The Monday deadline for bids on the Mile High stadium naming rights set by Sports Authority’s national liquidator Hilco Streambank came and went without a lead bidder — although one likely will be identified by the end of the week, The Denver Post reported today. Hilco Streambank executive vice president Jack Hazan said several interested parties have approached his firm, though he declined provide details or discuss how the company has been marketing the naming rights. The liquidator last week extended the bid deadline to July 25, saying that, until recently, it had been too busy selling the retailer’s intellectual property and liquidating stores to focus on selling the naming rights. Englewood, Colo.-based Sports Authority declared bankruptcy in March, which put a large question mark over how much longer the retailer’s name would remain on Mile High, the Denver Broncos home field. Sports Authority is due to make a $3.6 million payment Aug. 1. Missing the deadline starts a 30-day grace period after which the naming rights return to the Metropolitan Football Stadium District and Denver Broncos. Hazan said that potential buyers would receive better financial terms from the liquidator, than if they deal directly with the district.
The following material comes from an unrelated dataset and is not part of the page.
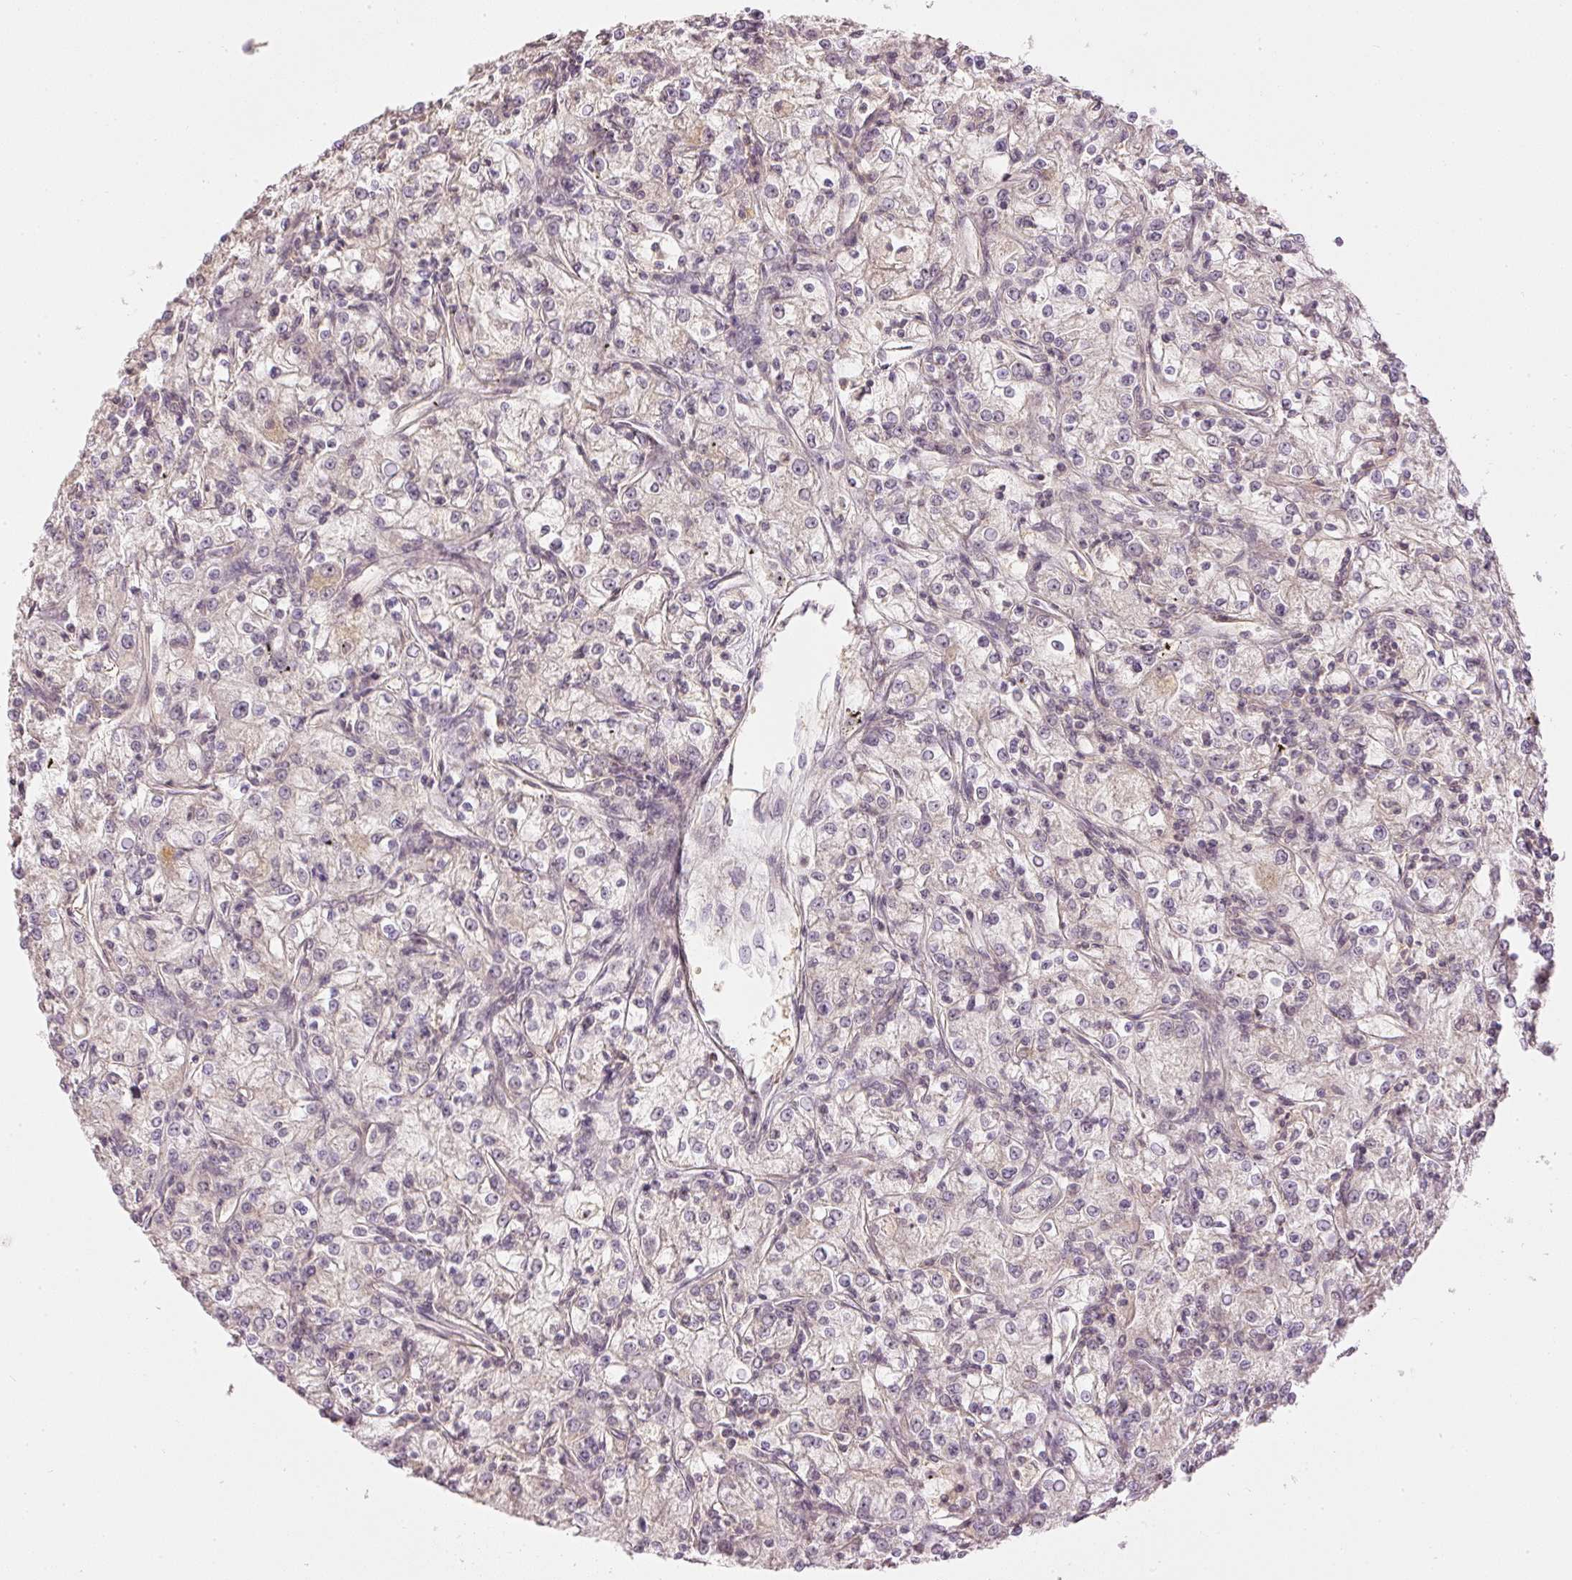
{"staining": {"intensity": "weak", "quantity": "<25%", "location": "cytoplasmic/membranous"}, "tissue": "renal cancer", "cell_type": "Tumor cells", "image_type": "cancer", "snomed": [{"axis": "morphology", "description": "Adenocarcinoma, NOS"}, {"axis": "topography", "description": "Kidney"}], "caption": "IHC of human renal cancer demonstrates no staining in tumor cells. (DAB (3,3'-diaminobenzidine) immunohistochemistry with hematoxylin counter stain).", "gene": "GZMA", "patient": {"sex": "female", "age": 59}}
Hilco Streambank has priced the deal at $3 million a year for the remaining five seasons left on Sports Authority’s contract.

Junk-Rated U.S. Municipalities Shine Brighter with Record Low Rates

Record low interest rates so far have failed to spur a wave of new borrowing in the $3.7 trillion U.S. municipal debt market, with one exception: its weakest borrowers are seizing the opportunity to prop up their finances at costs they can afford, Reuters reported today. As of July 19, total municipal debt issuance this year fell 1.6 percent to $227 billion from the same period last year. However, new borrowing rather than refinancing of existing debt is up 12.5 percent at $88.8 billion, with lower-rated debt rising the most. An analysis shows the total amount of municipal junk bonds rated by S&P Global Ratings at BB-plus or below issued this year rose 170 percent to $1.2 billion over the same period in 2015. Many higher-rated issuers are using the rock-bottom rates to refinance old debt, but have been slow in boosting borrowing for new projects because of a lengthy approval process and many communities' reluctance to take on new burdens. Those that struggle financially face similar problems, but some simply need to borrow to keep going and many are able to issue revenue bonds, which do not require voter approval. Some cash-strapped areas can also issue bonds for new spending without taxpayer approval at the ballot box.